§ **Job item**:
What lines of the data below hold the string "журналисти"? Copy each one out.

*** Opening of Data to examine ***

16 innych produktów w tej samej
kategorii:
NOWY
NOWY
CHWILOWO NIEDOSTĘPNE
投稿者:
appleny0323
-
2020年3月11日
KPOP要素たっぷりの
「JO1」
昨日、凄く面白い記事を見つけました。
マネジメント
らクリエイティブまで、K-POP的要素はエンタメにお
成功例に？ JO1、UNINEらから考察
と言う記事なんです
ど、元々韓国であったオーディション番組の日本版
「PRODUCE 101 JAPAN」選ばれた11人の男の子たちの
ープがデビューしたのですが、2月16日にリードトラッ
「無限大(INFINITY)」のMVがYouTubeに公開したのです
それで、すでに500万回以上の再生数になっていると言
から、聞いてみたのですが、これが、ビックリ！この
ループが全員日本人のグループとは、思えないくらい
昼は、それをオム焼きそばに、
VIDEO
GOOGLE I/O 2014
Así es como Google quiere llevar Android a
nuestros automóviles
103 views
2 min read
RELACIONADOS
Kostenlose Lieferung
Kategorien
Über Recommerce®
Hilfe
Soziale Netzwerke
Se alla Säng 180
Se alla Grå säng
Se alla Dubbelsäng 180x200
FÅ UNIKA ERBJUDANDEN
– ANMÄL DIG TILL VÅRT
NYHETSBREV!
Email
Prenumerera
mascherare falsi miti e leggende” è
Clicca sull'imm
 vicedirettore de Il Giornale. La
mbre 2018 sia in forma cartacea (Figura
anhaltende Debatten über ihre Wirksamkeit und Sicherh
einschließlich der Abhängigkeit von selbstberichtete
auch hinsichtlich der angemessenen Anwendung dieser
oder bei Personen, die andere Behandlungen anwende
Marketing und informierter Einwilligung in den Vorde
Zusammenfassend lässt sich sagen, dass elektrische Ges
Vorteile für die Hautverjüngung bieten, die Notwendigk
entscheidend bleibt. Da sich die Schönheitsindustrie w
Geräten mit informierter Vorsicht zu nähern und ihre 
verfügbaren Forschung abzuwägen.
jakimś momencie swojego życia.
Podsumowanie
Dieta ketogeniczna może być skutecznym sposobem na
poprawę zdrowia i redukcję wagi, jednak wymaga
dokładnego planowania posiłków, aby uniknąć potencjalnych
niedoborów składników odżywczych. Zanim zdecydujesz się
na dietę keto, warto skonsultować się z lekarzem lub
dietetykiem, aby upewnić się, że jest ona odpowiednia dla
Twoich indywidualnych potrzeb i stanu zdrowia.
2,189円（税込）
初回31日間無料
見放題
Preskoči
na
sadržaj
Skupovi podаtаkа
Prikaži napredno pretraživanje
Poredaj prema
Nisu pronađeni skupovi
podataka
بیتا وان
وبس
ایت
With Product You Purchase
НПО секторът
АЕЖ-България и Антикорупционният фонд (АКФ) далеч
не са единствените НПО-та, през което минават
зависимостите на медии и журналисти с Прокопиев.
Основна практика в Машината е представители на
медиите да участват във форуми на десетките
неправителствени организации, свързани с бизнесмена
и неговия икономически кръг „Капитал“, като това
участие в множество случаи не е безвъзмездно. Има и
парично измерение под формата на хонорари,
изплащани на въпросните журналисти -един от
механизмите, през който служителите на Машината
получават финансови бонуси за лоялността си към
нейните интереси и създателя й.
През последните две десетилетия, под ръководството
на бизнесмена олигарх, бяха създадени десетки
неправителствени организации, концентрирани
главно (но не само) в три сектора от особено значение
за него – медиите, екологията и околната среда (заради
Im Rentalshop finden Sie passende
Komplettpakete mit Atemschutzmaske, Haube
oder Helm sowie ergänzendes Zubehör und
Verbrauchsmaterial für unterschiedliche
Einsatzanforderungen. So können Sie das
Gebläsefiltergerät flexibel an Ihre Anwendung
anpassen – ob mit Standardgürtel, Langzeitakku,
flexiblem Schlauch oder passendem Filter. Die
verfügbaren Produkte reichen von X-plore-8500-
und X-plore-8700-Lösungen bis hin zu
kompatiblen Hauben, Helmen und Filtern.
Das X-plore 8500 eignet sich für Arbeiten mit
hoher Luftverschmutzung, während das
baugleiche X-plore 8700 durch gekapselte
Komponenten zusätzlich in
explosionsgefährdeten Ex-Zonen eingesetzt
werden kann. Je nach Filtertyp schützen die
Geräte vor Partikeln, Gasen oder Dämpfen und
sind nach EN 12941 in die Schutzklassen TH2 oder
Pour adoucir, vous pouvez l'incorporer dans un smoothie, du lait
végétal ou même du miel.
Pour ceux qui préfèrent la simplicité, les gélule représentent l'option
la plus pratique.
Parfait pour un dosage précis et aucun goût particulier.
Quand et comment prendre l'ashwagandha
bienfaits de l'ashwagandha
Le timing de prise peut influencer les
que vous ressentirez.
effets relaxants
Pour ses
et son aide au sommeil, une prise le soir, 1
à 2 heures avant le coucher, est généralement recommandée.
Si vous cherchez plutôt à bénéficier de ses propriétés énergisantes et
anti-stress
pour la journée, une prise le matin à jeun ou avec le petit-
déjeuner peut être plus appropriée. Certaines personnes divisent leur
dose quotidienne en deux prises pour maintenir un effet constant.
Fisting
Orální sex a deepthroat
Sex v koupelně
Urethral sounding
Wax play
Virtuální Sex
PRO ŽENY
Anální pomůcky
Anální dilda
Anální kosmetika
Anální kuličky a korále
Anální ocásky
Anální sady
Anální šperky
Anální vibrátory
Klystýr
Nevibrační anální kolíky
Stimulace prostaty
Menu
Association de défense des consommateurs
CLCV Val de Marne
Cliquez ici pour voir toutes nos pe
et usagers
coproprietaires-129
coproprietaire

*** Close of Data to examine ***

§ **Written response**:
зависимостите на медии и журналисти с Прокопиев.
изплащани на въпросните журналисти -един от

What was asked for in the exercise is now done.